* [INPUT DATA]
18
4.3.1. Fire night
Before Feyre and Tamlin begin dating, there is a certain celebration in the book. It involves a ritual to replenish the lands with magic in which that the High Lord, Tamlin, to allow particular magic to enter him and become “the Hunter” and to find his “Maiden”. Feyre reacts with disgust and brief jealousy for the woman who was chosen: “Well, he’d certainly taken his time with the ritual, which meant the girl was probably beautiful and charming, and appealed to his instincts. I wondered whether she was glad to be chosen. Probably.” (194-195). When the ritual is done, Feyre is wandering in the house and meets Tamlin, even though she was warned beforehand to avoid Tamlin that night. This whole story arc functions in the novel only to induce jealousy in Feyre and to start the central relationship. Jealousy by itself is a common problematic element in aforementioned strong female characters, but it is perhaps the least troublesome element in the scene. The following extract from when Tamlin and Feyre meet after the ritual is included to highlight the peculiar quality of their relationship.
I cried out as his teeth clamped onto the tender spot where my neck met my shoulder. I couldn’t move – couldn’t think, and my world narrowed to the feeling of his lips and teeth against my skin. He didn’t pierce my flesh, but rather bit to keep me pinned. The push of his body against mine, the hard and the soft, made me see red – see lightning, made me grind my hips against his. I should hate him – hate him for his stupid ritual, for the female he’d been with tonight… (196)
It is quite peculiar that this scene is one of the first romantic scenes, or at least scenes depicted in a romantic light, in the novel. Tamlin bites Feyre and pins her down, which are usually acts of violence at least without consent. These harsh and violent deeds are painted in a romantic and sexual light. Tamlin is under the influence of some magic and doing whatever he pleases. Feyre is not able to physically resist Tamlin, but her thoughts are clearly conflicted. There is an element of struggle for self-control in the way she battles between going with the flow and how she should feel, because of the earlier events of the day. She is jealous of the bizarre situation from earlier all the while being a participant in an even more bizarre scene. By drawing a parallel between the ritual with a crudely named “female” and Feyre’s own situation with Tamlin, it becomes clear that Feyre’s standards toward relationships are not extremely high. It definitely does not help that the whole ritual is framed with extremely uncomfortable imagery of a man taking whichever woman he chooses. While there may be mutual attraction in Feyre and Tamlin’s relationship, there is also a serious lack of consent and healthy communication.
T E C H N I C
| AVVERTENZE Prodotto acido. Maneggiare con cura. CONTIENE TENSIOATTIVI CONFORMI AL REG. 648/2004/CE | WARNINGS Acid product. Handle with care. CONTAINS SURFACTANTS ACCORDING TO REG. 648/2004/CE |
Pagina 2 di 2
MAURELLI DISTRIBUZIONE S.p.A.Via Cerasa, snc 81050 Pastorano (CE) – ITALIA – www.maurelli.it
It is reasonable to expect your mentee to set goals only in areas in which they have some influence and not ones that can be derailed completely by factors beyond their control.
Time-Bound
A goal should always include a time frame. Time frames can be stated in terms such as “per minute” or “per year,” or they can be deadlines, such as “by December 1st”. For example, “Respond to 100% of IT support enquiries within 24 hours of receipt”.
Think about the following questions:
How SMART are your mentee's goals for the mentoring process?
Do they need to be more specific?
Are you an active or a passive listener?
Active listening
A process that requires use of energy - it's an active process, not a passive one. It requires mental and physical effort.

* [EXERCISE] From the first record to the last, copy everything exactly.

* [WRITTEN RESPONSE]
18
4.3.1. Fire night
Before Feyre and Tamlin begin dating, there is a certain celebration in the book. It involves a ritual to replenish the lands with magic in which that the High Lord, Tamlin, to allow particular magic to enter him and become “the Hunter” and to find his “Maiden”. Feyre reacts with disgust and brief jealousy for the woman who was chosen: “Well, he’d certainly taken his time with the ritual, which meant the girl was probably beautiful and charming, and appealed to his instincts. I wondered whether she was glad to be chosen. Probably.” (194-195). When the ritual is done, Feyre is wandering in the house and meets Tamlin, even though she was warned beforehand to avoid Tamlin that night. This whole story arc functions in the novel only to induce jealousy in Feyre and to start the central relationship. Jealousy by itself is a common problematic element in aforementioned strong female characters, but it is perhaps the least troublesome element in the scene. The following extract from when Tamlin and Feyre meet after the ritual is included to highlight the peculiar quality of their relationship.
I cried out as his teeth clamped onto the tender spot where my neck met my shoulder. I couldn’t move – couldn’t think, and my world narrowed to the feeling of his lips and teeth against my skin. He didn’t pierce my flesh, but rather bit to keep me pinned. The push of his body against mine, the hard and the soft, made me see red – see lightning, made me grind my hips against his. I should hate him – hate him for his stupid ritual, for the female he’d been with tonight… (196)
It is quite peculiar that this scene is one of the first romantic scenes, or at least scenes depicted in a romantic light, in the novel. Tamlin bites Feyre and pins her down, which are usually acts of violence at least without consent. These harsh and violent deeds are painted in a romantic and sexual light. Tamlin is under the influence of some magic and doing whatever he pleases. Feyre is not able to physically resist Tamlin, but her thoughts are clearly conflicted. There is an element of struggle for self-control in the way she battles between going with the flow and how she should feel, because of the earlier events of the day. She is jealous of the bizarre situation from earlier all the while being a participant in an even more bizarre scene. By drawing a parallel between the ritual with a crudely named “female” and Feyre’s own situation with Tamlin, it becomes clear that Feyre’s standards toward relationships are not extremely high. It definitely does not help that the whole ritual is framed with extremely uncomfortable imagery of a man taking whichever woman he chooses. While there may be mutual attraction in Feyre and Tamlin’s relationship, there is also a serious lack of consent and healthy communication.
T E C H N I C
| AVVERTENZE Prodotto acido. Maneggiare con cura. CONTIENE TENSIOATTIVI CONFORMI AL REG. 648/2004/CE | WARNINGS Acid product. Handle with care. CONTAINS SURFACTANTS ACCORDING TO REG. 648/2004/CE |
Pagina 2 di 2
MAURELLI DISTRIBUZIONE S.p.A.Via Cerasa, snc 81050 Pastorano (CE) – ITALIA – www.maurelli.it
It is reasonable to expect your mentee to set goals only in areas in which they have some influence and not ones that can be derailed completely by factors beyond their control.
Time-Bound
A goal should always include a time frame. Time frames can be stated in terms such as “per minute” or “per year,” or they can be deadlines, such as “by December 1st”. For example, “Respond to 100% of IT support enquiries within 24 hours of receipt”.
Think about the following questions:
How SMART are your mentee's goals for the mentoring process?
Do they need to be more specific?
Are you an active or a passive listener?
Active listening
A process that requires use of energy - it's an active process, not a passive one. It requires mental and physical effort.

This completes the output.